Planners are pushing traffic problems down the road, according to analysis of a new report.
A recent survey by consultants Emmerson Hill Associates indicates that travel costs by road are most severely impacted, not by the cost of operating cars, but by congestion caused through bad junction design, poor road infrastructure, bad planning and over-engineered or costly “solutions” to traffic congestion, which often achieve little, but simply transfer the problem elsewhere.
In a report ’ The real cost of travel’ http://www.emmerson-hill.co.uk/downloads/The_real_cost_of_Travel.pdf they looked at how costs can be severely affected by lack of proper transport planning by local authorities (often in association with their highway ‘experts’) meaning that road travellers have to find more innovative solutions to getting around.
The cost of car ownership and use in densely populated city areas has been made more prohibitive – and is likely to continue so – by further restrictions on parking and residents’ permits, more no-go zones, congestion charge areas and a whole raft of measures to discourage car ownership and use.
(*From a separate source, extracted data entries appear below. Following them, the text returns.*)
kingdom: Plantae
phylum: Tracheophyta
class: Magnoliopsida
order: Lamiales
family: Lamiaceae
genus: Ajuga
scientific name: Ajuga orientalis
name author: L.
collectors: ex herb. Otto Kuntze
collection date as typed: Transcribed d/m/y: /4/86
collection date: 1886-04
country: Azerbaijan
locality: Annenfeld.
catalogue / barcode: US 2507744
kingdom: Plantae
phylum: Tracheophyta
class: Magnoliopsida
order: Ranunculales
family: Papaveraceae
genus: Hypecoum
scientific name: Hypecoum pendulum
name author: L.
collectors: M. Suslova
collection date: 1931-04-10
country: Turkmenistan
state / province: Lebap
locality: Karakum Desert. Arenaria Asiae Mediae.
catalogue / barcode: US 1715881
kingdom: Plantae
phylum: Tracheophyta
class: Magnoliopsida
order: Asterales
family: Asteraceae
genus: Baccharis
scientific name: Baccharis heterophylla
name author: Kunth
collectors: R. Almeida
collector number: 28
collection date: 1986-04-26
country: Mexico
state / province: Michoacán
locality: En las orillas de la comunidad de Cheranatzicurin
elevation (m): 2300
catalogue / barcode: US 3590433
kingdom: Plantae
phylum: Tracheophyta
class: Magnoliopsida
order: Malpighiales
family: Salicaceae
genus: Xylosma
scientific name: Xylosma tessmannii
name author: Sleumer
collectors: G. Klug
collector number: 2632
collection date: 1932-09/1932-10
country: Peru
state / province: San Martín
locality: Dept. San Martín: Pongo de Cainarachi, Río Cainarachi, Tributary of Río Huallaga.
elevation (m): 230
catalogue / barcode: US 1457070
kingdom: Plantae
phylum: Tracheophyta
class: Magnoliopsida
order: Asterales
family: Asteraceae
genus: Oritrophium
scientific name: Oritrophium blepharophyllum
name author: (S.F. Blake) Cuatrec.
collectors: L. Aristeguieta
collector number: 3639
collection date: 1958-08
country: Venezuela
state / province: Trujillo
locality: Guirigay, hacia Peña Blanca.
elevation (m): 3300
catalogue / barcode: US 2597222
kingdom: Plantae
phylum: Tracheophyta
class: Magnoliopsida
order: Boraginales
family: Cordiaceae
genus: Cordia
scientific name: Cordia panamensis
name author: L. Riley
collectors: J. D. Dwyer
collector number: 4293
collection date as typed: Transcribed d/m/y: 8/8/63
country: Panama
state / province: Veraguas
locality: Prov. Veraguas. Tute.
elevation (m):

The report suggests that, whatever the method of travel, those doing so should take into account and assess the cost of their travel time too, with £10 per hour being a suggested figure to use. So an extended journey with the lowest ‘headline cost’ (say by coach) might take the longest – and when travelling time cost is included may not be the cheapest after all. It also states that one should look at ‘door to door’ costs as a proper measure of travel cost.
An examination of the costs of rail, bus, coach and motoring over a 10 year period (2006 to 2016), conducted by the RAC Foundation, using data from the ONS, finds that motoring costs have only increased modestly (by just over 20%) and below the cost of living (just over 30%), whereas rail and bus fares have increased by more than 50% in the 10 year period – far more than they should – something that the unfortunate rail traveller will know only too well.
The report invites the public and motorists, using a congestion suggestion form on the site to give their views.